━━ RECORDS FOR THE TASK

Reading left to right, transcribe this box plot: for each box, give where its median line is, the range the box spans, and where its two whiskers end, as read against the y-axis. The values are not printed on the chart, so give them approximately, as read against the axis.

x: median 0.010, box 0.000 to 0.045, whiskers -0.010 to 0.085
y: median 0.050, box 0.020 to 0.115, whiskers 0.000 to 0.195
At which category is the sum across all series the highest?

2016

━━━━
━━ RECORDS FOR THE TASK

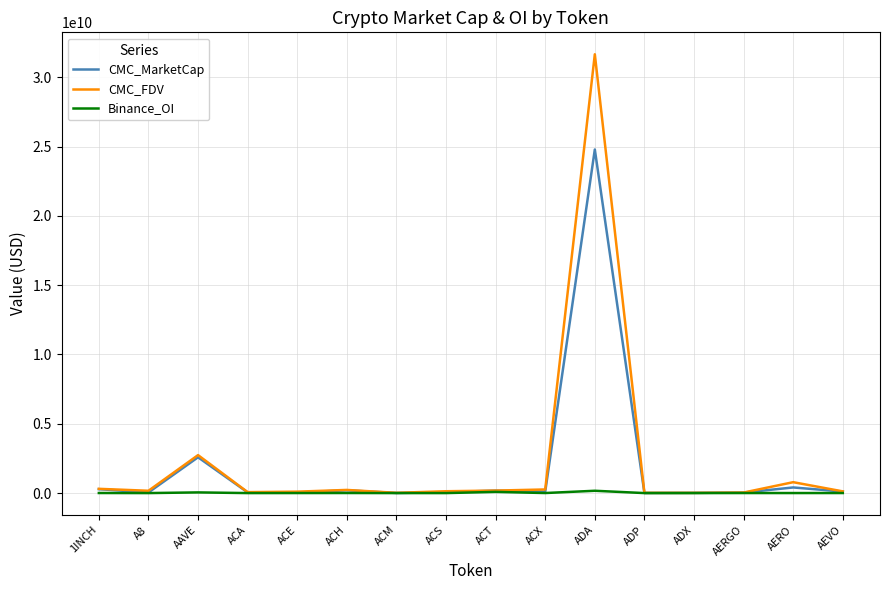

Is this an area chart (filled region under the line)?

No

━━━━

* YOUR INSTRUCTIONS: Count how many lines in the items above contain the string "chart", and reply with that number only.

* REPLY TO THE TASK: 2